Single-use plastic bags should be banned because of their degrading effects on the planet says the United Nation's top environmental official.
Achim Steiner, executive director of the U.N. Environment Program (UNEP), whose office advises U.N. member states, said, "Single use plastic bags which choke marine life, should be banned or phased out rapidly everywhere. There is simply zero justification for manufacturing them anymore, anywhere." He was quoted Monday by McClatchy Newspapers.
Although recycling bags is on the rise in the United States, an estimated 90 billion thin bags a year, most used to handle produce and groceries, still go un-recycled. In fact, they were the second most common form of litter after cigarette butts at the 2008 International Coastal Cleanup Day sponsored by the Ocean Conservancy, a marine environmental group.
The UN's anti-plastic declaration comes amid a UNEP report that labels plastic as the most common form of ocean litter, which poses hazards "because it persists so long, degrading into tinier and tinier bits that can be consumed by the smallest marine life at the base of the food web."
In the United States, only San Francisco has completely banned plastic bags, while Los Angeles is slated to do so in 2010. Meanwhile, Washington, D.C.'s city council is set to vote on a five-cent-a-bag tax later this month.
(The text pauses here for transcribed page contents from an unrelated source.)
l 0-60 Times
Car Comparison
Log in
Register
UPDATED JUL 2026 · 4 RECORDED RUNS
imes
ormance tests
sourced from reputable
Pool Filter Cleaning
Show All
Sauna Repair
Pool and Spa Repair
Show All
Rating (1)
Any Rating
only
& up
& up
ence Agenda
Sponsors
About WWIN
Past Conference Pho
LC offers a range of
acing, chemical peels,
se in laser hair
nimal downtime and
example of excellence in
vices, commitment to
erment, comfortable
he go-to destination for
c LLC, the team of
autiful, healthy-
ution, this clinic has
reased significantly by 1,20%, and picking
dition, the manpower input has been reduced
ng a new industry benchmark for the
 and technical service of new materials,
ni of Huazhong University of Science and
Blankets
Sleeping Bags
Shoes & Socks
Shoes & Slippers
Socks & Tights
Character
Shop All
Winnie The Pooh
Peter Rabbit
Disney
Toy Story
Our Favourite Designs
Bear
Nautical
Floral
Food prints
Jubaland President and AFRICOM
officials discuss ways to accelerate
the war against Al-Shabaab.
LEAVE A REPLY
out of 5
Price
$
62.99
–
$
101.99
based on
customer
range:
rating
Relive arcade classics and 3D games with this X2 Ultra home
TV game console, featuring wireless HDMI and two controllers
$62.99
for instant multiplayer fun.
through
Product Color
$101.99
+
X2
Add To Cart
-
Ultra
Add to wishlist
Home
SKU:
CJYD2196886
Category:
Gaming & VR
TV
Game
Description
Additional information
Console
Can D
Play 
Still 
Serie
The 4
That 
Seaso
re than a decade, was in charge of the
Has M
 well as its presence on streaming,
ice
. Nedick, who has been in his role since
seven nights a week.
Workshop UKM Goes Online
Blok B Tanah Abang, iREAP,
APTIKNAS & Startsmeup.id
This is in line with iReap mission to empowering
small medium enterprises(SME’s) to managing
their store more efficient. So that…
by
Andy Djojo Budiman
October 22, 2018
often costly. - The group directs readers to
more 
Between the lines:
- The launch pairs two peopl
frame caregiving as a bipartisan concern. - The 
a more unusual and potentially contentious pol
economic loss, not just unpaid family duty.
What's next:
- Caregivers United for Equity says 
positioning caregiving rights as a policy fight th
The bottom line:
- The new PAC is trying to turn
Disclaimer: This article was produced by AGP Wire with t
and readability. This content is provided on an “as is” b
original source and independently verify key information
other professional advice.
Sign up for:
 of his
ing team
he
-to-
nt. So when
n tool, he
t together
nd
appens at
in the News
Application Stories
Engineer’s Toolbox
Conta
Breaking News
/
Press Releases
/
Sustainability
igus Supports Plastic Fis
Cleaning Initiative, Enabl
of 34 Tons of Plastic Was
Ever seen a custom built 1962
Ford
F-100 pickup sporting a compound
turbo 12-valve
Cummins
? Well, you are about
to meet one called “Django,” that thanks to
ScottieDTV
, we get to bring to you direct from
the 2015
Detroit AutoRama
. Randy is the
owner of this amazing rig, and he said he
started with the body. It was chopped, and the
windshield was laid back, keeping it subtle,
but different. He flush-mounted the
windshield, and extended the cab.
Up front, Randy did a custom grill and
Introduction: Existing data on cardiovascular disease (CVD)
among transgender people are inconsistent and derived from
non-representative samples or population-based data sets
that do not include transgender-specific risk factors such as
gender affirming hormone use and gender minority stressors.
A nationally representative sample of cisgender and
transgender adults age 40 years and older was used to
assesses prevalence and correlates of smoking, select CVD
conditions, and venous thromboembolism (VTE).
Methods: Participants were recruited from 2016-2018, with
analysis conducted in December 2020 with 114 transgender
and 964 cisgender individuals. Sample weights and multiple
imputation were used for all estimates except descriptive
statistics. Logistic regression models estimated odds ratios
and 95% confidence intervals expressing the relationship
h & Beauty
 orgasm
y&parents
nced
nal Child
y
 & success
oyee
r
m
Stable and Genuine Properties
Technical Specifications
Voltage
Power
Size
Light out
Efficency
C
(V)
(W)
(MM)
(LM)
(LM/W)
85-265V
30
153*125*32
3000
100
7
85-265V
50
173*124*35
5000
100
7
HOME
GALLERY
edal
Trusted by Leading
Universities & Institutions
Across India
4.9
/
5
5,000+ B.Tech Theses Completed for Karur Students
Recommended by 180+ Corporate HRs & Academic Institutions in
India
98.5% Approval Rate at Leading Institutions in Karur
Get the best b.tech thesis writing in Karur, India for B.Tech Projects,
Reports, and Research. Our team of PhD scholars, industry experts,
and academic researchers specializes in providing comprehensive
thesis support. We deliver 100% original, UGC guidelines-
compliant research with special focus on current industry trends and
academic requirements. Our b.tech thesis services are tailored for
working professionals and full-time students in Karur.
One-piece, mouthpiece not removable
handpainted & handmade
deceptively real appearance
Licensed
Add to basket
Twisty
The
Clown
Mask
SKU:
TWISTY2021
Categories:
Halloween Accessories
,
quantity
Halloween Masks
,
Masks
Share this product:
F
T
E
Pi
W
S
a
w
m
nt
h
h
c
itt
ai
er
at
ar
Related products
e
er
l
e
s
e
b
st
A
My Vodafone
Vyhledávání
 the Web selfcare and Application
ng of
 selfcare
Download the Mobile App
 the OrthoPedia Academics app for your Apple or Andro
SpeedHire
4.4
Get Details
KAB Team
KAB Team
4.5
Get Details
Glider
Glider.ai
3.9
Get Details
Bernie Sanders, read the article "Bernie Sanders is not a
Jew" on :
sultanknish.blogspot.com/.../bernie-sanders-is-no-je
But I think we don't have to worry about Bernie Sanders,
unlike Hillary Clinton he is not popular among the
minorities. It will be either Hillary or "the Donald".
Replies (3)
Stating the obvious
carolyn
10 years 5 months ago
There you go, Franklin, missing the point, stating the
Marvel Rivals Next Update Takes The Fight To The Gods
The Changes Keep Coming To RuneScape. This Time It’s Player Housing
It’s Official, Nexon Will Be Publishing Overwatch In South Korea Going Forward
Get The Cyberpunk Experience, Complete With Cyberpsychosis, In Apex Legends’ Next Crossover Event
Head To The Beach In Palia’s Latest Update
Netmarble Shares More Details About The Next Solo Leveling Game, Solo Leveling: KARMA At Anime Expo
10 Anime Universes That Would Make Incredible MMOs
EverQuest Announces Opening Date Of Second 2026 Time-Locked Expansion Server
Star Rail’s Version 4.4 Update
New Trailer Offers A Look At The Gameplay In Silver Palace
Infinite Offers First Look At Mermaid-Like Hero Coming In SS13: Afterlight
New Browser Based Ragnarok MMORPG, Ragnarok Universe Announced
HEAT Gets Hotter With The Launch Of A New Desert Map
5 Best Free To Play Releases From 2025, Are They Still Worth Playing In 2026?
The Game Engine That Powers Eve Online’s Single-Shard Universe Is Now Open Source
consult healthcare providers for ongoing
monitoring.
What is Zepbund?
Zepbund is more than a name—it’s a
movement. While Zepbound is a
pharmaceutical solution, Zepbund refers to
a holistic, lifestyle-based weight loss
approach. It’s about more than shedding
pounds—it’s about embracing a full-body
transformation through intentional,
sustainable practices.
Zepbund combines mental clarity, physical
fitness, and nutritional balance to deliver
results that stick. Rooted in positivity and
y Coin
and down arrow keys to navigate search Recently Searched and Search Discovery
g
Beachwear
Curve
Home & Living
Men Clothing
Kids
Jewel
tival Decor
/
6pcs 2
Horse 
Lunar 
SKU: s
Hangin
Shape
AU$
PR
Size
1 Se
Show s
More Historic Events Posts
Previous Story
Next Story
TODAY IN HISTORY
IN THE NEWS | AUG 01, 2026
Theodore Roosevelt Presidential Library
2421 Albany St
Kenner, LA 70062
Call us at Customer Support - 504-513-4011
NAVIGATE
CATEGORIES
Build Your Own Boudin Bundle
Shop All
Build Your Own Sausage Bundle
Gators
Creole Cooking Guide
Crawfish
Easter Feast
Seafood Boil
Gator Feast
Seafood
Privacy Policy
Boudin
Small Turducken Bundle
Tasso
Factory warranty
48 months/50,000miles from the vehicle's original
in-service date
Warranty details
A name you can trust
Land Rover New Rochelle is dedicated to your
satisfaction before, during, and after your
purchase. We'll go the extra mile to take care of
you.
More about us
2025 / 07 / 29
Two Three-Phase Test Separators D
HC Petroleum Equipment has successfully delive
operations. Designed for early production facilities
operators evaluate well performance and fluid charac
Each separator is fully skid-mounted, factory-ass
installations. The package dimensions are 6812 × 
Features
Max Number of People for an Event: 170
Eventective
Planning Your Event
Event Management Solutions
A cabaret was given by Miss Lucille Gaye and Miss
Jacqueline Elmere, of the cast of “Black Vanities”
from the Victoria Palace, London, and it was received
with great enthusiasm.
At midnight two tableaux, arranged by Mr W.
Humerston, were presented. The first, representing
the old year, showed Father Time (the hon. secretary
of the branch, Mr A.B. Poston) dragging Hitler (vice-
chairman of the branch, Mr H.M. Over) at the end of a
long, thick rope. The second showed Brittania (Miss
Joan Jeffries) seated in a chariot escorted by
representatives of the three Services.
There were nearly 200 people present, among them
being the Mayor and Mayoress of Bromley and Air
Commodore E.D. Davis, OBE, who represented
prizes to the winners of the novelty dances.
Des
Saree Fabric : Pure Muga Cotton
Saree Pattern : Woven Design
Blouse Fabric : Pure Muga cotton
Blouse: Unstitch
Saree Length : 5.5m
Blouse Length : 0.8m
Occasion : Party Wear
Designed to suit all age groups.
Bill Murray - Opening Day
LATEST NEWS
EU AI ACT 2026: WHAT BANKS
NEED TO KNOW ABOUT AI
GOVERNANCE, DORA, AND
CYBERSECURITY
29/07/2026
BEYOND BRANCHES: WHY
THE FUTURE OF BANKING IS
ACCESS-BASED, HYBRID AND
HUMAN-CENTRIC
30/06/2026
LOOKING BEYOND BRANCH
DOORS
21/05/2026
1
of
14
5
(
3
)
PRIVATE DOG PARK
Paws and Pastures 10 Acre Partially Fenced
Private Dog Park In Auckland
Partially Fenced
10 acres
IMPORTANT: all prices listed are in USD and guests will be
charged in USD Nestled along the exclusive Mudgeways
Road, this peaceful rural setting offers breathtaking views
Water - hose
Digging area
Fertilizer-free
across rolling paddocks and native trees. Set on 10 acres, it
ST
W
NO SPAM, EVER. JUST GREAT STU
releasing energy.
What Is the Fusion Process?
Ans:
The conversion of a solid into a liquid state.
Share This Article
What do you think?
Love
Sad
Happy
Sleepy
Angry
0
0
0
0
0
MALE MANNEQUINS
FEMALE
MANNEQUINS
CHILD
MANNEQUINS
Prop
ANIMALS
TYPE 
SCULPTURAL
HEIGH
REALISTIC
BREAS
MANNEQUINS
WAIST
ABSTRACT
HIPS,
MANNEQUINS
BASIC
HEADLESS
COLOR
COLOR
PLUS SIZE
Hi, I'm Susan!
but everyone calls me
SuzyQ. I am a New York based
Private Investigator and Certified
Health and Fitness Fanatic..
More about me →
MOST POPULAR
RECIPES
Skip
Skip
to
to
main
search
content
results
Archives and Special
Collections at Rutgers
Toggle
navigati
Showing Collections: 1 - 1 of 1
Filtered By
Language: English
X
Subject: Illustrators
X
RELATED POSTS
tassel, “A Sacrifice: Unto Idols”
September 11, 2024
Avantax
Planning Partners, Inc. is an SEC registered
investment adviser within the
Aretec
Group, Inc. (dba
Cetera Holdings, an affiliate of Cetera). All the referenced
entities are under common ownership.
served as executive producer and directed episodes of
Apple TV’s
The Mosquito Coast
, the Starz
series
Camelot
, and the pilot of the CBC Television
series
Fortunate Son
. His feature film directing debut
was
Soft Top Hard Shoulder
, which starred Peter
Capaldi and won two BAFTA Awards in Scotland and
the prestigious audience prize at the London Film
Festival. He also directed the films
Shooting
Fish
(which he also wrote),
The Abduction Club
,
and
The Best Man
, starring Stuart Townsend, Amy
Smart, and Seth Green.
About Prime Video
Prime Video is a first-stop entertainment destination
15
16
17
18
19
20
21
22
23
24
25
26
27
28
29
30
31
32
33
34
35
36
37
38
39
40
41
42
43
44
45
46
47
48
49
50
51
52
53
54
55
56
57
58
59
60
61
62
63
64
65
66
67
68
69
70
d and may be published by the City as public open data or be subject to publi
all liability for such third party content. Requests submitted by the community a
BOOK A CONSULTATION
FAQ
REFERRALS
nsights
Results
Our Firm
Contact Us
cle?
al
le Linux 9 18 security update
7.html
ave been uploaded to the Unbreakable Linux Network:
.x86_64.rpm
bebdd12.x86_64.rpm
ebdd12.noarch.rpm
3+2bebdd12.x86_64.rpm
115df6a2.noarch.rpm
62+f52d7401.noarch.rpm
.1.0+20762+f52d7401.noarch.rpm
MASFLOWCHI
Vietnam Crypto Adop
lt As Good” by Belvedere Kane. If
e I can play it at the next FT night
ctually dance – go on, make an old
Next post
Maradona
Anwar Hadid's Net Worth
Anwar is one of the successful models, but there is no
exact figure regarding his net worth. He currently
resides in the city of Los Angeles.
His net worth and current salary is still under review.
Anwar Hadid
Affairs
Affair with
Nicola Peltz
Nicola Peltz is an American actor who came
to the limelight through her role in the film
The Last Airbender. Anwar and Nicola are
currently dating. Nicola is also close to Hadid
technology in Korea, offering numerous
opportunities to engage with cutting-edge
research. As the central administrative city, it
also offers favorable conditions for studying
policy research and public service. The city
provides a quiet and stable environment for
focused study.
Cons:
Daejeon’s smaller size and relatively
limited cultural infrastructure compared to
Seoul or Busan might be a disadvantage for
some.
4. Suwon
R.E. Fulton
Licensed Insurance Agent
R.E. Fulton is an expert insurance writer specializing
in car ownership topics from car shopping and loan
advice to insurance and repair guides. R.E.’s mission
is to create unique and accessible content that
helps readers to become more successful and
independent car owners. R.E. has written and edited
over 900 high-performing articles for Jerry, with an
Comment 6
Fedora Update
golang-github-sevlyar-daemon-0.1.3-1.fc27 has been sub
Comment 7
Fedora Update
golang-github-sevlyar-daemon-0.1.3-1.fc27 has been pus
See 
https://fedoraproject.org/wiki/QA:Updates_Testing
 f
Similar proposals have failed in New York and Philadelphia.
Leading plastic bag manufacturers dispute the claim that a ban on plastic would be good for the environmental and say the real goal is for companies to increase the recycled content of plastic bags to 40 percent by 2015, reducing waste by 300 million pounds a year.
"Recycling is what we see as the best approach for the U.S.," Keith Christman of the American Chemistry Council said. "Plastic is just too valuable to waste."